Crowning True Beauty | Teen Ink

Crowning True Beauty

January 28, 2009
By Nikki Chapman SILVER, Heath, Texas
Nikki Chapman SILVER, Heath, Texas
8 articles 0 photos 0 comments

Congratulations to Miss Indiana Katie Stam for winning the crown and title of Miss America 2009 last Saturday, January 24th. With more than 12,000 women participating each year in local and state events, culminating in the selection of 52 national finalists, only one intelligent and beautiful young lady is chosen by an online audience and panel of judges to win this honorable title. Although many may believe Miss America is a 'teenybopper' bikini contest, solely focused on outer beauty and appearance, this organization actually puts more focus upon the inner beauty within each contestant. Two years after women earned the right to vote and started to play important roles in society, the first Miss America competition was held in 1921, and since then, Miss America has served as an opportunity for young women to promote their voices in culture, politics, and the community. This organization is the world's largest provider of scholarship assistance for young women, having provided more than $45 million in cash and scholarships last year. The Miss America Organization has also dedicated numerous hours and raised millions of dollars for worthy causes around the world. For eighty-eight years, Miss America has proven that beauty and brains do co-exist and has further advanced leadership roles for women over the past century.

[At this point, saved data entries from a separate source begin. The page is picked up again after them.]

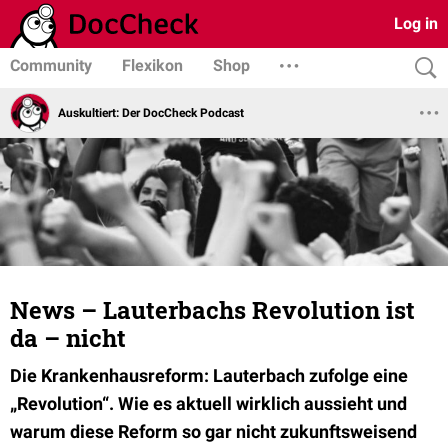
Log in
Community
Flexikon
Shop
Auskultiert: Der DocCheck Podcast
News – Lauterbachs Revolution ist
da – nicht
Die Krankenhausreform: Lauterbach zufolge eine
„Revolution“. Wie es aktuell wirklich aussieht und
warum diese Reform so gar nicht zukunftsweisend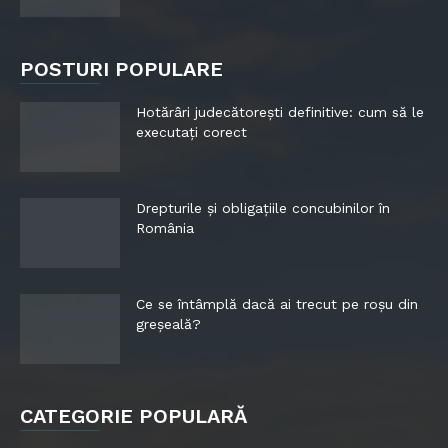
POSTURI POPULARE
Hotărâri judecătorești definitive: cum să le
executați corect
Drepturile și obligațiile concubinilor în
România
Ce se întâmplă dacă ai trecut pe roșu din
greșeală?
CATEGORIE POPULARĂ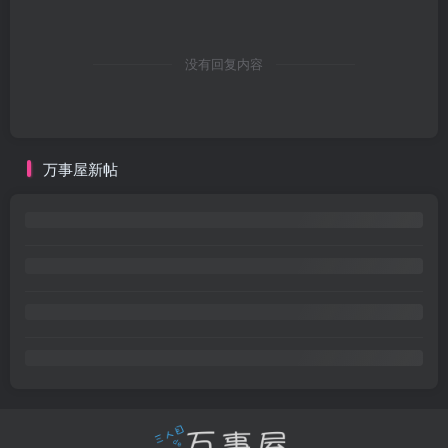
没有回复内容
万事屋新帖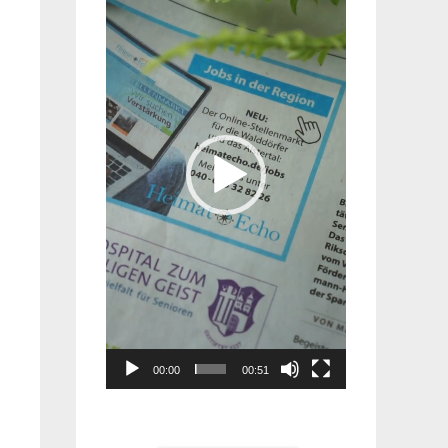
Player
00:00
00:51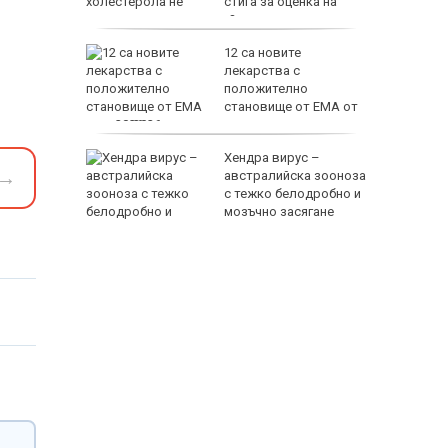
стига за оценка на
сърдечносъдовия риск?
са е
12 са новите
ите за
лекарства с
 “Тракия”
положително
становище от ЕМА от
юли 2026 г.
EUR
пя да
Хендра вирус –
→
лун
австралийска зооноза
 в
с тежко белодробно и
мозъчно засягане
800 EUR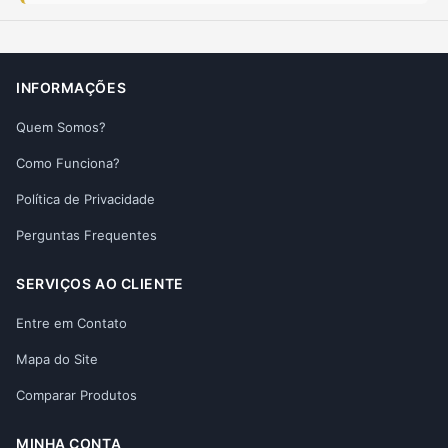
INFORMAÇÕES
Quem Somos?
Como Funciona?
Política de Privacidade
Perguntas Frequentes
SERVIÇOS AO CLIENTE
Entre em Contato
Mapa do Site
Comparar Produtos
MINHA CONTA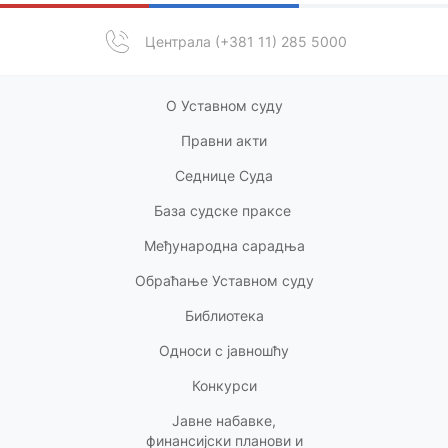
Централа (+381 11) 285 5000
О Уставном суду
Правни акт
и
Седнице Суда
База судске праксе
Међународна сарадња
Обраћање Уставном суду
Библиотека
Односи с
јавношћу
Конкурси
Јавне набавке,
финансијски планови и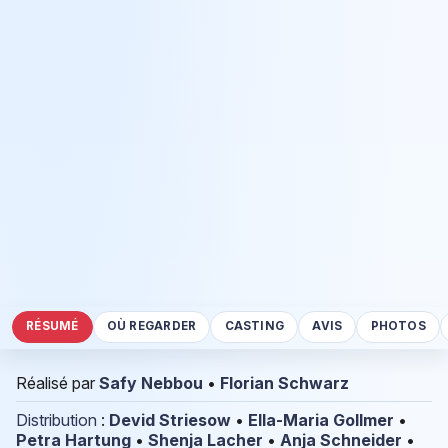
RÉSUMÉ
OÙ REGARDER
CASTING
AVIS
PHOTOS
Réalisé par
Safy Nebbou
•
Florian Schwarz
Distribution
:
Devid Striesow
•
Ella-Maria Gollmer
•
Petra Hartung
•
Shenja Lacher
•
Anja Schneider
•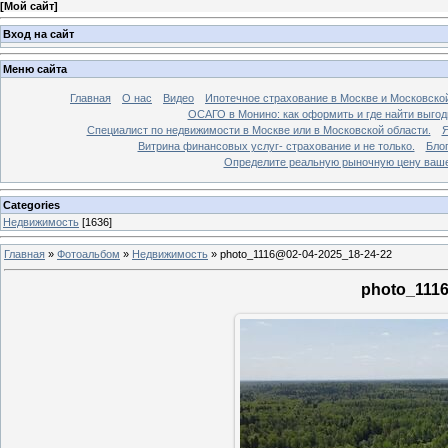
[
Мой сайт
]
Вход на сайт
Меню сайта
Главная
О нас
Видео
Ипотечное страхование в Москве и Московской
ОСАГО в Монино: как оформить и где найти выго
Специалист по недвижимости в Москве или в Московской области.
Я
Витрина финансовых услуг- страхование и не только.
Бло
Определите реальную рыночную цену вашей
Categories
Недвижимость
[1636]
Главная
»
Фотоальбом
»
Недвижимость
»
photo_1116@02-04-2025_18-24-22
photo_1116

Rather than serving as the dimwitted 'It' girl that, unfortunately, youth have to look up to today, Miss America is a role model for young and old alike, using her title to educate millions of Americans of important issues among society. Once chosen, Miss America and the state titleholders use their prominence to address community-service organizations, business and civic leaders, and the media about their platform issues. Miss America titleholders have appeared at thousands of public speaking engagements and charitable events to arouse awareness for causes such as homelessness, HIV/AIDS prevention, literacy, domestic violence, diabetes awareness, and character education. Each representing lady of the sparkling crown has left a sparkle among many smiles around the globe. Women such as Jean Bartel, Miss America 1943, who used her fame to sell more Series E war bonds than anyone else in the Untied States, or Kate Shindle, Miss America 1998, who met with federal, state, and local public officials on behalf of the HIV/AIDS cause, all have empowered other American women to achieve their personal and professional goals and to take a stand for women's equality in society.

Today, Miss America travels approximately 20,000 miles per month, changing her location every 24 to 48 hours to commit to helping others. The Miss America Organization and competition both clearly promote women's voice in society and commitment to charity rather than values solely based on a pretty face and good figure. Reflecting 'a tradition of style, sophistication, and service,' according to an article on the Miss America website, Miss America 'is to be which the American Girl might well emulate,' quoted by Atlantic City Chamber of Commerce President Fredrick Hickman more than 75 years ago. Rather than looking up to the 'teenyboppers' of today, such as Paris Hilton or Britney Spears, youth should pattern themselves after the young ladies of this organization and take up the morals and values this true beauty pageant sets.